Most of Yonge's published works were on surgical procedures. He was probably the first in England to perform a successful brain operation. Because few believed him, he published in 1682 a treatise entitled "Wounds of the Braine Proved Curable", based on several of his cases. He left details of an early trepanning operation performed on a man who "by a prodigious wound in the forehead lost as much brain as the shell of a pullets egg can contain and was cured in Plimmouth by J. Y. 1686."

Yonge published Several Evidences to show that Eikon Basilike was written by Charles I. Modern research, however, ascribes it to John Gauden.

==Family==
Yonge married on 28 March 1671 Jane, daughter of Thomas Crampporne of Buckland Monachorum in Devon. By her he had two sons, the elder predeceasing him, and six daughters, of whom only one, Johanna, survived to adulthood to have a family of her own.

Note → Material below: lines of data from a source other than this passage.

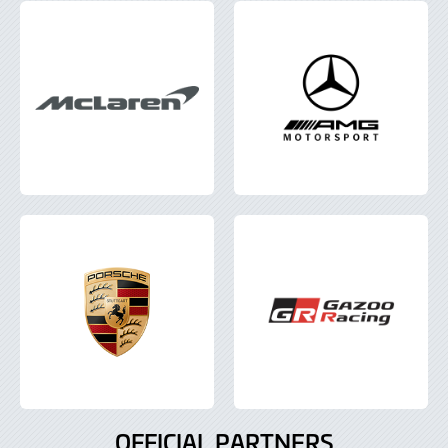
OFFICIAL PARTNERS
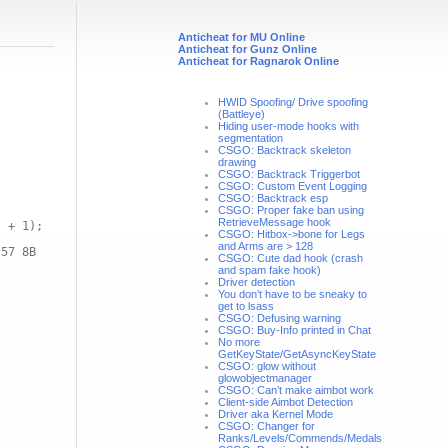
Anticheat for MU Online
Anticheat for Gunz Online
Anticheat for Ragnarok Online
HWID Spoofing/ Drive spoofing
(Battleye)
Hiding user-mode hooks with
segmentation
CSGO: Backtrack skeleton
drawing
CSGO: Backtrack Triggerbot
CSGO: Custom Event Logging
CSGO: Backtrack esp
CSGO: Proper fake ban using
RetrieveMessage hook
) + 1);
CSGO: Hitbox->bone for Legs
and Arms are > 128
 57 8B
CSGO: Cute dad hook (crash
and spam fake hook)
Driver detection
You don’t have to be sneaky to
get to lsass
CSGO: Defusing warning
CSGO: Buy-Info printed in Chat
No more
GetKeyState/GetAsyncKeyState
CSGO: glow without
glowobjectmanager
CSGO: Can’t make aimbot work
Client-side Aimbot Detection
Driver aka Kernel Mode
CSGO: Changer for
Ranks/Levels/Commends/Medals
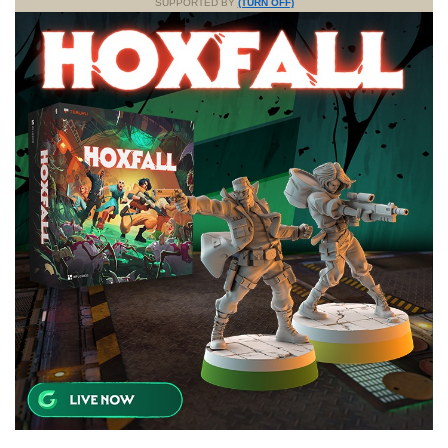
SUPPORTED BY
(TURN OFF)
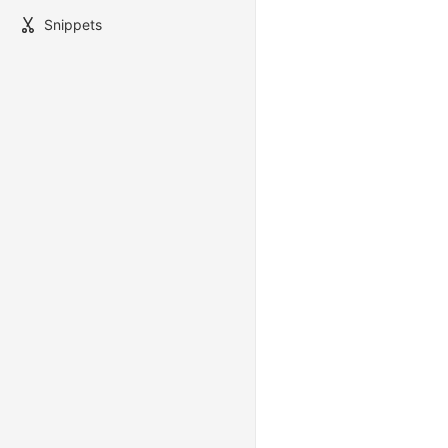
Snippets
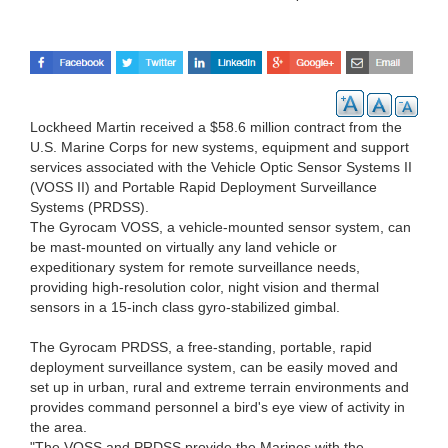
Lockheed Martin received a $58.6 million contract from the
U.S. Marine Corps for new systems, equipment and support
services associated with the Vehicle Optic Sensor Systems II
(VOSS II) and Portable Rapid Deployment Surveillance
Systems (PRDSS).
The Gyrocam VOSS, a vehicle-mounted sensor system, can
be mast-mounted on virtually any land vehicle or
expeditionary system for remote surveillance needs,
providing high-resolution color, night vision and thermal
sensors in a 15-inch class gyro-stabilized gimbal.
The Gyrocam PRDSS, a free-standing, portable, rapid
deployment surveillance system, can be easily moved and
set up in urban, rural and extreme terrain environments and
provides command personnel a bird's eye view of activity in
the area.
"The VOSS and PRDSS provide the Marines with the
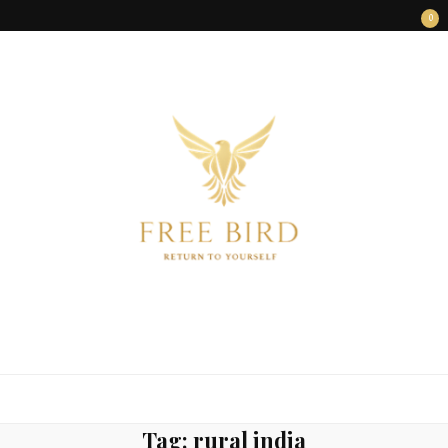
0
FREE BIRD
Freedom Begins Within
Tag:
rural india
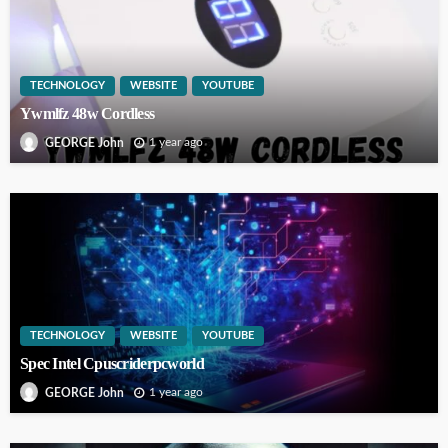
TECHNOLOGY
WEBSITE
YOUTUBE
Ywmlfz 48w Cordless
1 year ago
GEORGE John
TECHNOLOGY
WEBSITE
YOUTUBE
Spec Intel Cpuscriderpcworld
1 year ago
GEORGE John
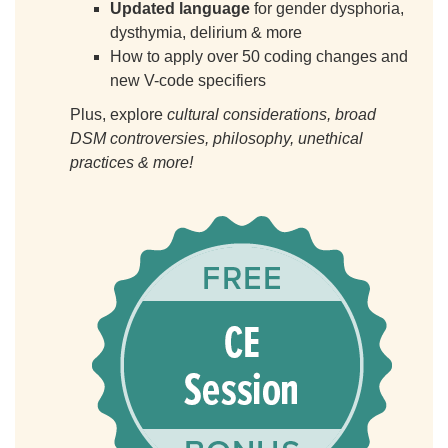
Updated language
for gender dysphoria,
dysthymia, delirium & more
How to apply over 50 coding changes and
new V-code specifiers
Plus, explore
cultural considerations, broad
DSM controversies, philosophy, unethical
practices & more!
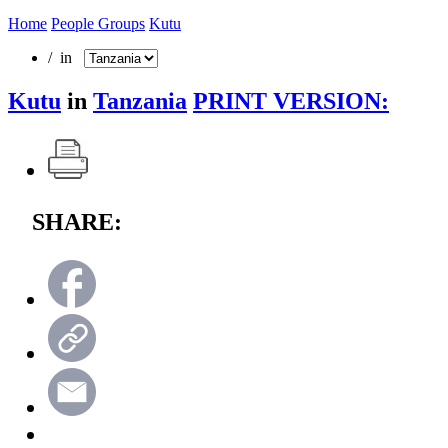
Home
People Groups
Kutu
/ in
Kutu
in
Tanzania
PRINT VERSION:
SHARE:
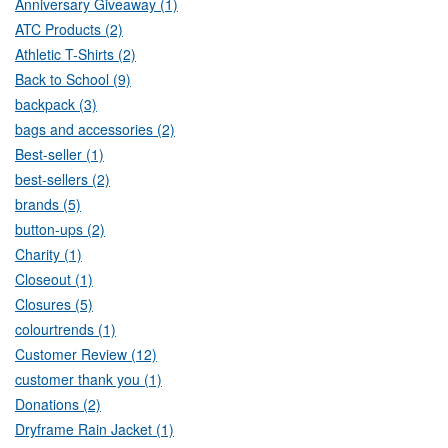
Anniversary Giveaway (1)
ATC Products (2)
Athletic T-Shirts (2)
Back to School (9)
backpack (3)
bags and accessories (2)
Best-seller (1)
best-sellers (2)
brands (5)
button-ups (2)
Charity (1)
Closeout (1)
Closures (5)
colourtrends (1)
Customer Review (12)
customer thank you (1)
Donations (2)
Dryframe Rain Jacket (1)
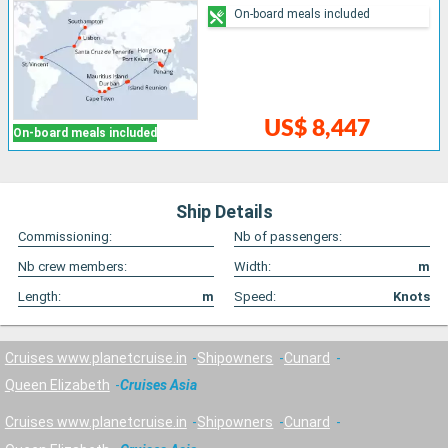
On-board meals included
US$ 8,447
On-board meals included
Ship Details
Commissioning:
Nb of passengers:
Nb crew members:
Width:
m
Length:
m
Speed:
Knots
Cruises www.planetcruise.in
Shipowners
Cunard
Queen Elizabeth
Cruises Asia
Cruises www.planetcruise.in
Shipowners
Cunard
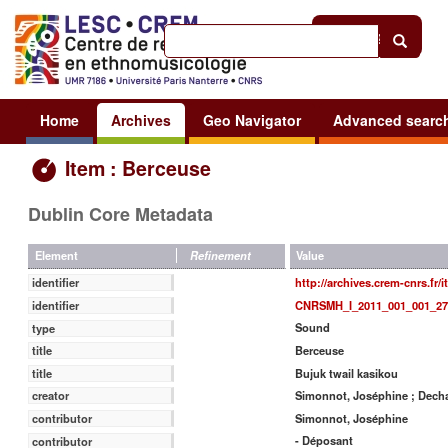
Help
|
Sign in
Home
Archives
Geo Navigator
Advanced searc
Item : Berceuse
Dublin Core Metadata
Value
Element
Refinement
http://archives.crem-cnrs.fr/
identifier
CNRSMH_I_2011_001_001_27
identifier
Sound
type
Berceuse
title
Bujuk twail kasikou
title
Simonnot, Joséphine ; Decha
creator
Simonnot, Joséphine
contributor
- Déposant
contributor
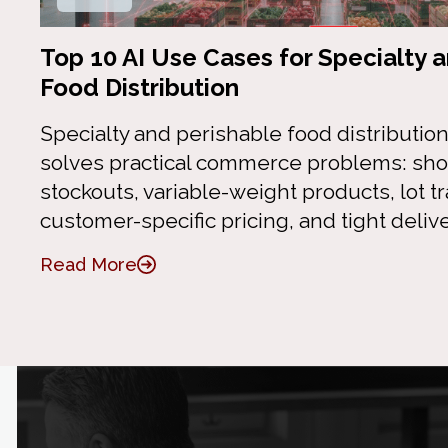
Top 10 AI Use Cases for Specialty 
Food Distribution
Specialty and perishable food distribution
solves practical commerce problems: short
stockouts, variable-weight products, lot tr
customer-specific pricing, and tight deliv
Read More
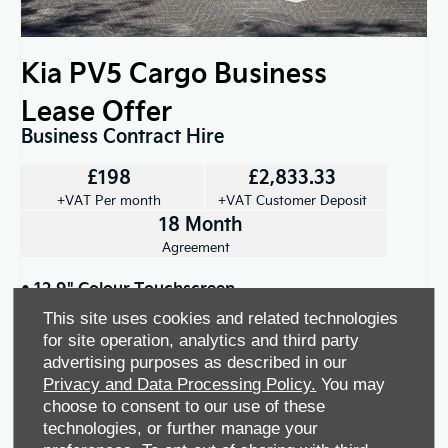
Kia PV5 Cargo Business
Lease Offer
Business Contract Hire
£198
£2,833.33
+VAT Per month
+VAT Customer Deposit
18 Month
Agreement
• 12.9" Colour Touchscreen
This site uses cookies and related technologies
• Automatic Headlights
for site operation, analytics and third party
advertising purposes as described in our
Privacy and Data Processing Policy.
You may
View offer
choose to consent to our use of these
technologies, or further manage your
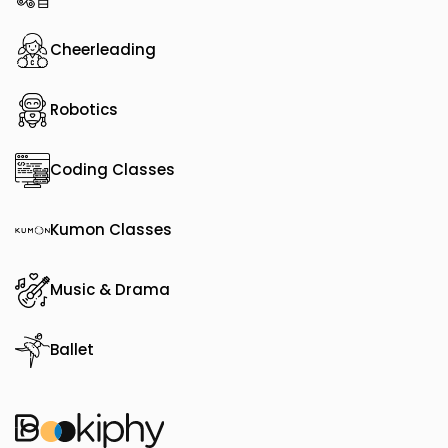
Cheerleading
Robotics
Coding Classes
Kumon Classes
Music & Drama
Ballet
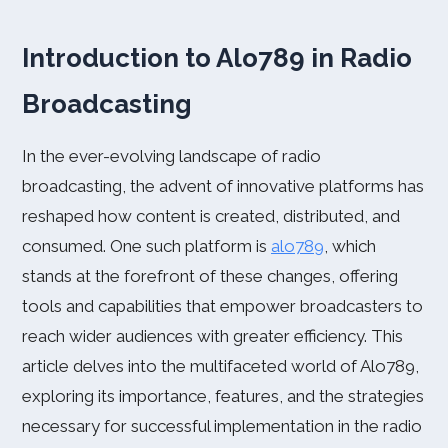
Introduction to Alo789 in Radio
Broadcasting
In the ever-evolving landscape of radio
broadcasting, the advent of innovative platforms has
reshaped how content is created, distributed, and
consumed. One such platform is
alo789
, which
stands at the forefront of these changes, offering
tools and capabilities that empower broadcasters to
reach wider audiences with greater efficiency. This
article delves into the multifaceted world of Alo789,
exploring its importance, features, and the strategies
necessary for successful implementation in the radio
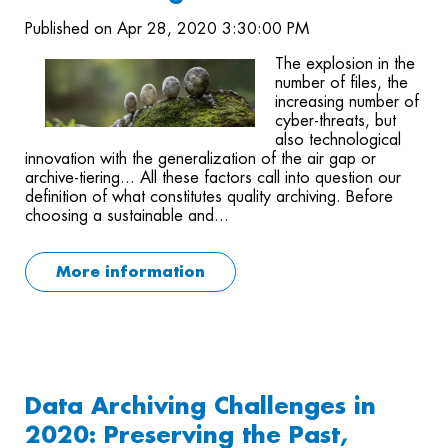
Published on Apr 28, 2020 3:30:00 PM
The explosion in the
number of files, the
increasing number of
cyber-threats, but
also technological
innovation with the generalization of the air gap or
archive-tiering... All these factors call into question our
definition of what constitutes quality archiving. Before
choosing a sustainable and...
More information
Data Archiving Challenges in
2020: Preserving the Past,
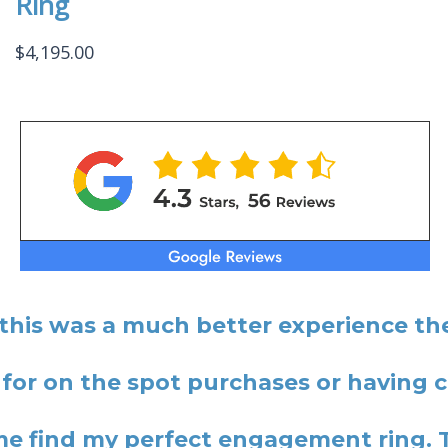
Ring
$
4,195.00
 this was a much better experience the
 for on the spot purchases or having
 find my perfect engagement ring. 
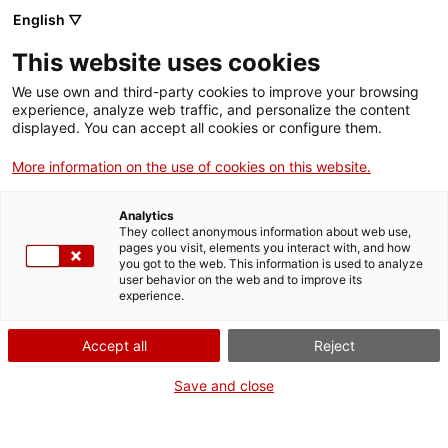
English ▽
Men
This website uses cookies
L’ANTIC EDIFICI
We use own and third-party cookies to improve your browsing
experience, analyze web traffic, and personalize the content
INDUSTRIAL DEL
displayed. You can accept all cookies or configure them.
CONDICIONAMENT
More information on the use of cookies on this website.
TERRASSENC
Analytics
They collect anonymous information about web use,
ACOLLIRÀ UN ALBERG
pages you visit, elements you interact with, and how
you got to the web. This information is used to analyze
SOCIAL
user behavior on the web and to improve its
experience.
Accept all
Reject
28 de setembre de 2011
Save and close
Finalment l’ajuntament de Terrassa ha decidit que
les antigues naus del Condicionament Terrassenc,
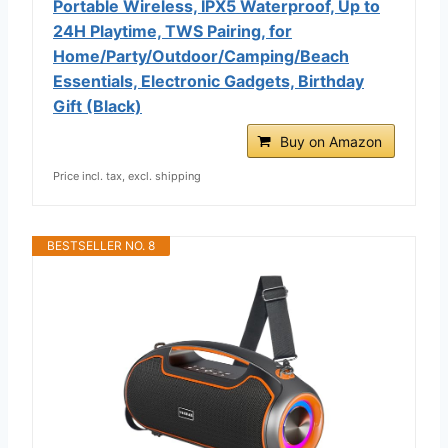
Portable Wireless, IPX5 Waterproof, Up to
24H Playtime, TWS Pairing, for
Home/Party/Outdoor/Camping/Beach
Essentials, Electronic Gadgets, Birthday
Gift (Black)
Buy on Amazon
Price incl. tax, excl. shipping
BESTSELLER NO. 8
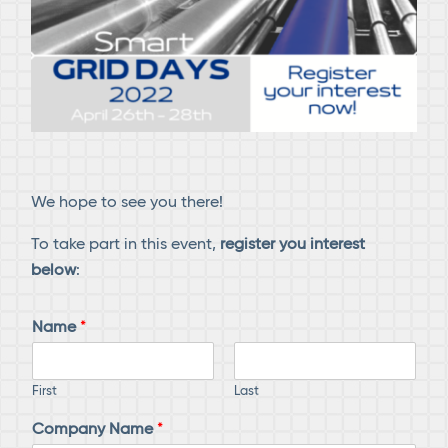
We hope to see you there!
To take part in this event,
register you interest
below
:
Name
*
First
Last
Company Name
*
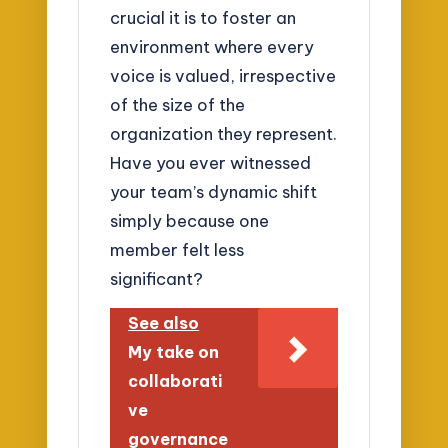
crucial it is to foster an
environment where every
voice is valued, irrespective
of the size of the
organization they represent.
Have you ever witnessed
your team’s dynamic shift
simply because one
member felt less
significant?
See also
My take on
collaborati
ve
governance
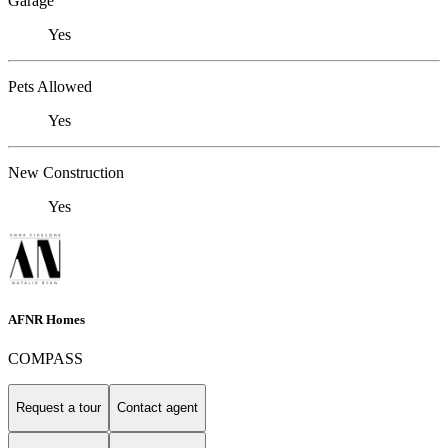
Garage
Yes
Pets Allowed
Yes
New Construction
Yes
AFNR Homes
COMPASS
Request a tour
Contact agent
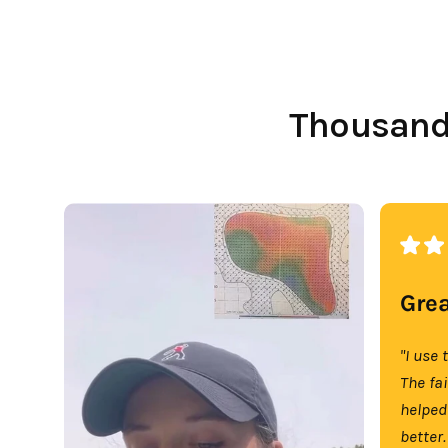
Thousands
Grea
"I use 
The fa
helped
better.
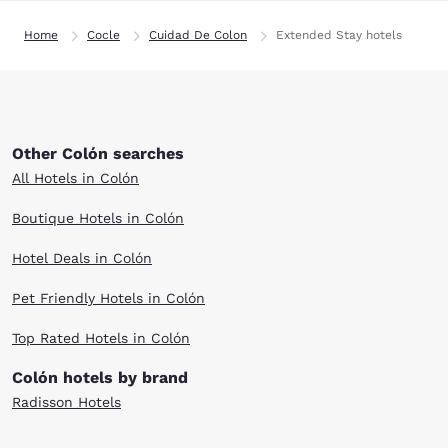
Home
Cocle
Cuidad De Colon
Extended Stay hotels
Other Colón searches
All Hotels in Colón
Boutique Hotels in Colón
Hotel Deals in Colón
Pet Friendly Hotels in Colón
Top Rated Hotels in Colón
Colón hotels by brand
Radisson Hotels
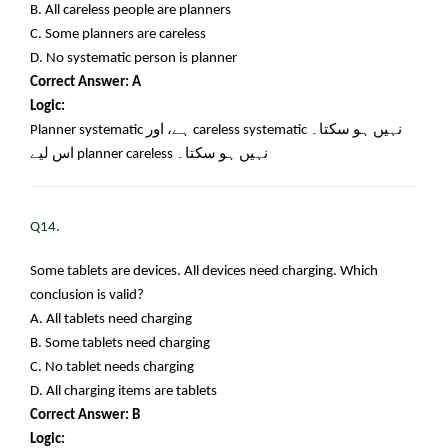
B. All careless people are planners
C. Some planners are careless
D. No systematic person is planner
Correct Answer: A
Logic:
Planner systematic
ہے، اور
careless systematic
نہیں ہو سکتا۔
اس لیے
planner careless
نہیں ہو سکتا۔
Q14.
Some tablets are devices. All devices need charging. Which
conclusion is valid?
A. All tablets need charging
B. Some tablets need charging
C. No tablet needs charging
D. All charging items are tablets
Correct Answer: B
Logic:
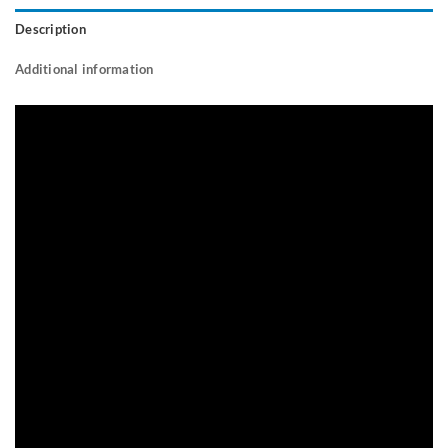
Description
Additional information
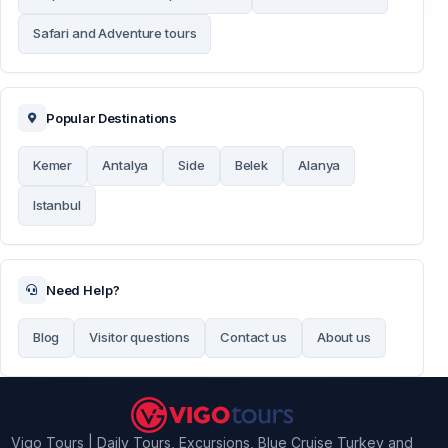
Safari and Adventure tours
Popular Destinations
Kemer
Antalya
Side
Belek
Alanya
Istanbul
Need Help?
Blog
Visitor questions
Contact us
About us
Vigo Tours | Daily Tours, Excursions, Blue Cruise Turkey and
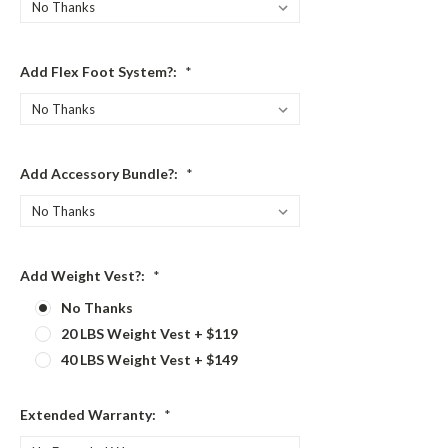
Add Flex Foot System?:
*
Add Accessory Bundle?:
*
Add Weight Vest?:
*
No Thanks
20 LBS Weight Vest + $119
40 LBS Weight Vest + $149
Extended Warranty:
*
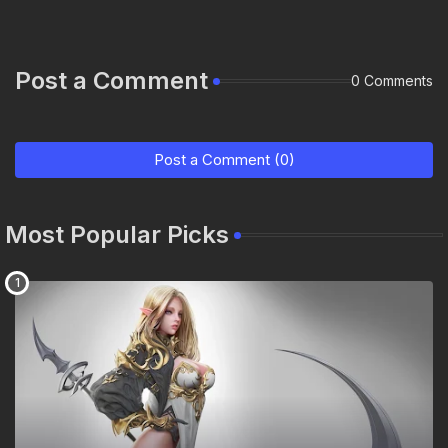
Post a Comment
0 Comments
Post a Comment (0)
Most Popular Picks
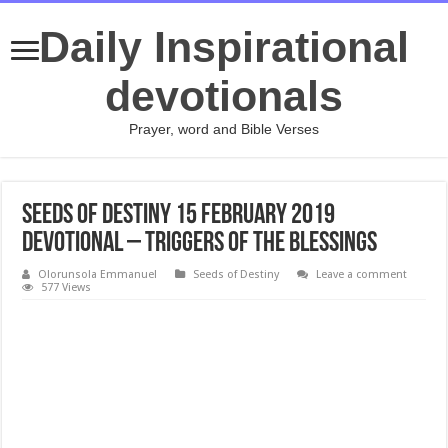
Daily Inspirational
devotionals
Prayer, word and Bible Verses
Seeds of Destiny 15 February 2019
Devotional – Triggers of the Blessings
Olorunsola Emmanuel
Seeds of Destiny
Leave a comment
577 Views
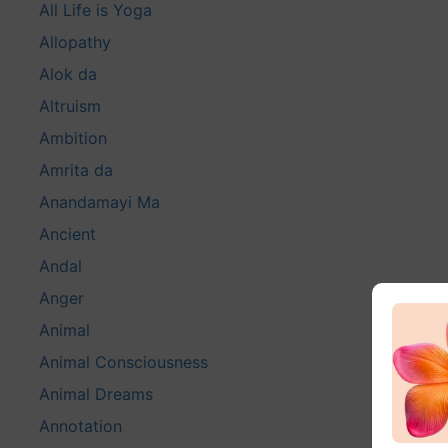
All Life is Yoga
Allopathy
Alok da
Altruism
Ambition
Amrita da
Anandamayi Ma
Ancient
Andal
Anger
Animal
Animal Consciousness
Animal Dreams
Annotation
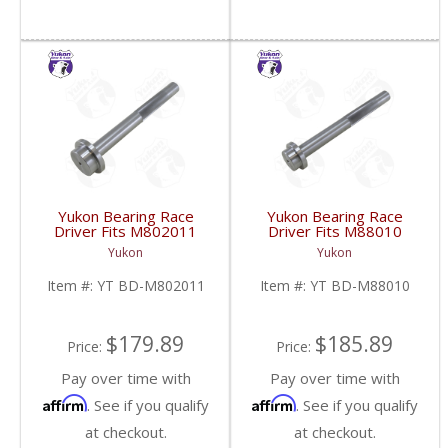
Yukon Bearing Race
Yukon Bearing Race
Driver Fits M802011
Driver Fits M88010
Race | YT BD-
Race | YT BD-M88010-
Yukon
Yukon
M802011-FDHC
FDHC
Item #:
YT BD-M802011
Item #:
YT BD-M88010
$179.89
$185.89
Price:
Price:
Pay over time with
Pay over time with
Affirm
Affirm
. See if you qualify
. See if you qualify
at checkout.
at checkout.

His brother Samuel wrote a work entitled "A Censure of Three Scandalous pamphlets, and in it he commented on Yonge:

"I am sorry to say my Prefacer [Yonge] a great friend to all dissenters, went to all their meetings, contributions etc. till he was forced to go to sacrament to get the hospital at Plymouth and then he baulked at complying and was dragged to the Lords table and then became one of the greatest enemies they had."

Yonge's eldest son James Yonge (1679–1718) married Mary Upton, daughter and heir of John Upton of Puslinch, Newton Ferrers, Devon. Yonge made this possible by paying off Upton's debts and mortgages and building a new Puslinch House for some £10,000. The house remains in Yonge family ownership.